In a bizarre interpretation of State eminent domain law, a California Bay-Area city is considering the power of eminent domain to rescue more than 600 homeowners from delinquent mortgages.
The city would accomplish this new brand of government-subsidized housing by seizing the properties from secondary lenders, many of whom have cheaply bought off the underwater mortgages from major banks resigned to offload the original homeowners’ loans at a loss. The city would then pay the secondary lenders “a fair market value” and resell the homes back to their original occupants at current market prices, which in 2013 are far below the homes’ market values at the time of their pre-housing-bubble financing and construction.

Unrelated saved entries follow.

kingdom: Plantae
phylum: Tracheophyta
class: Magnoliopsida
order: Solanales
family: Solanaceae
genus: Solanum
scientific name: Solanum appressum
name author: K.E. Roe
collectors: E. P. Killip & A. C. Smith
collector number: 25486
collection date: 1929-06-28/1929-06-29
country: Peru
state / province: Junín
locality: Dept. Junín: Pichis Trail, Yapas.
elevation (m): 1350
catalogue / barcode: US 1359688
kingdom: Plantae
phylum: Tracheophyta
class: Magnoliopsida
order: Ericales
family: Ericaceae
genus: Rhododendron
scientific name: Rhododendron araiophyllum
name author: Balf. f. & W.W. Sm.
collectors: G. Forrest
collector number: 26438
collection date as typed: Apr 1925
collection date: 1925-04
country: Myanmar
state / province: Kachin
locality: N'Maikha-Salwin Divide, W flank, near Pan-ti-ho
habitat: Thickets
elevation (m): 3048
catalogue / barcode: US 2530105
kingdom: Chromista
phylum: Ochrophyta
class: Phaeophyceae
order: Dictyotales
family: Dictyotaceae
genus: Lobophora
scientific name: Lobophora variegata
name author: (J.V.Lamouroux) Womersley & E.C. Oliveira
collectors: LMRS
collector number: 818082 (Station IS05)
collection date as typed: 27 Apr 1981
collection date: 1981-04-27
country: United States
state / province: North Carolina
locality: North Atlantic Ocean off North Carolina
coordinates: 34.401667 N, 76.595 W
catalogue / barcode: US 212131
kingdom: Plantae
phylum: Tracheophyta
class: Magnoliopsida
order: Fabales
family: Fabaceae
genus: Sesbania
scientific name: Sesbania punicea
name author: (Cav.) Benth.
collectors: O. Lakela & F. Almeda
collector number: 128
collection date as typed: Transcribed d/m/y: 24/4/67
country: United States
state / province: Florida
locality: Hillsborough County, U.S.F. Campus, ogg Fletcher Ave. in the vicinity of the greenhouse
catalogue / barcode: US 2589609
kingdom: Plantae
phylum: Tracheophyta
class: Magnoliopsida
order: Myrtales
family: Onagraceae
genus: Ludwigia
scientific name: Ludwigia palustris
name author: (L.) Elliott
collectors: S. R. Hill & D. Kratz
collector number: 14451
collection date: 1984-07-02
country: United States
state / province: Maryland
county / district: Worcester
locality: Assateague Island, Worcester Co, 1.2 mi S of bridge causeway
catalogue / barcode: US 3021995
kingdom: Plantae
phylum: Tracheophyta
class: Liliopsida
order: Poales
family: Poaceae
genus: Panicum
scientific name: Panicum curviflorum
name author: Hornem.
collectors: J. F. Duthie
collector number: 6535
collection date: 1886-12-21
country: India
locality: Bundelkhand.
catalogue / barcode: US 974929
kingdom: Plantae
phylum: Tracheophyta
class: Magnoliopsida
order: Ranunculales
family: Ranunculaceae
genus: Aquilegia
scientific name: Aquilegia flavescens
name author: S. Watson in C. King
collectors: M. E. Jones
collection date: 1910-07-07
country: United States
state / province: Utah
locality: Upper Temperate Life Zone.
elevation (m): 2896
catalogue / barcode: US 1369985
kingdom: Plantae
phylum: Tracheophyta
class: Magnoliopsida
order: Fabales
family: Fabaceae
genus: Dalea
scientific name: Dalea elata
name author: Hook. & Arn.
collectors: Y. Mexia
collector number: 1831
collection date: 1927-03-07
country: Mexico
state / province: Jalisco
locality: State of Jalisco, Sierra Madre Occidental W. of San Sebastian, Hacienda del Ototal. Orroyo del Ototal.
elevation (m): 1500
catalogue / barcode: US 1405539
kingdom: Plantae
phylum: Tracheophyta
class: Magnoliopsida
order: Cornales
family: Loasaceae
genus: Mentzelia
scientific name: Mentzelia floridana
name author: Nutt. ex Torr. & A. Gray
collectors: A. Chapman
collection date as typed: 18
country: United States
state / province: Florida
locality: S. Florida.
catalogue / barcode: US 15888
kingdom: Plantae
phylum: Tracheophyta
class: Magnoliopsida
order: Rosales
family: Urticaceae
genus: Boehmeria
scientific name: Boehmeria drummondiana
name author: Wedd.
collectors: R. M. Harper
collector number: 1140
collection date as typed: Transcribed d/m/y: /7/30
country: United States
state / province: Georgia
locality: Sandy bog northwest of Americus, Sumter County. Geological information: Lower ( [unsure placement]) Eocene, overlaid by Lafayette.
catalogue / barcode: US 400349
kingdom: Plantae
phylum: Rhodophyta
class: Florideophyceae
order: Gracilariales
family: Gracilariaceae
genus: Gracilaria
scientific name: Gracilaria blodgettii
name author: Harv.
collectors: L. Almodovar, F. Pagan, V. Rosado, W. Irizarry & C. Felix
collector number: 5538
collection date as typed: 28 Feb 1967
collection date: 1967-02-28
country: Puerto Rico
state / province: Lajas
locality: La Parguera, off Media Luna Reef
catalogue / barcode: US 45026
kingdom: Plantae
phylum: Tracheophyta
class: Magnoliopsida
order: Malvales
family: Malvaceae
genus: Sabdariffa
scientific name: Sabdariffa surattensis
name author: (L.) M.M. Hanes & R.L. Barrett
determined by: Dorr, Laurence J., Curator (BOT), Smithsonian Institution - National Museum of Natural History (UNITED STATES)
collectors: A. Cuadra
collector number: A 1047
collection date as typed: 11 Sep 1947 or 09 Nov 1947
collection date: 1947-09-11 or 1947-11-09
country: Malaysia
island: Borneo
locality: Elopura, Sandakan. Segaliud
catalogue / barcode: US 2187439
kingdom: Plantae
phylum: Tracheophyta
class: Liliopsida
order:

Among the many things that aren’t clear is whether the “fair market value” the city intends to pay the lenders directly corresponds to the current market price the city would charge (with interest, no doubt) the delinquent occupants to remain in their homes.
If the plan is successful, Richmond, a city long controlled by a succession of Democratic mayors and council members, would become the first municipality in the United States to use the power of eminent domain in such fashion. But other cities are expressing interest in the idea.
Nearly half of Richmond’s home mortgages are underwater. Many of the houses are now valued at less than half what their owners, who financed their homes at the height of California’s easy-lending housing craze, are having to pay.
The eminent domain move has infuriated banks and secondary lenders, with many industry advocates warning that no bank on Earth would re-enter the housing market in a city with leaders willing to pull the trigger and force lenders to take a financial hit on properties whose owners stopped paying.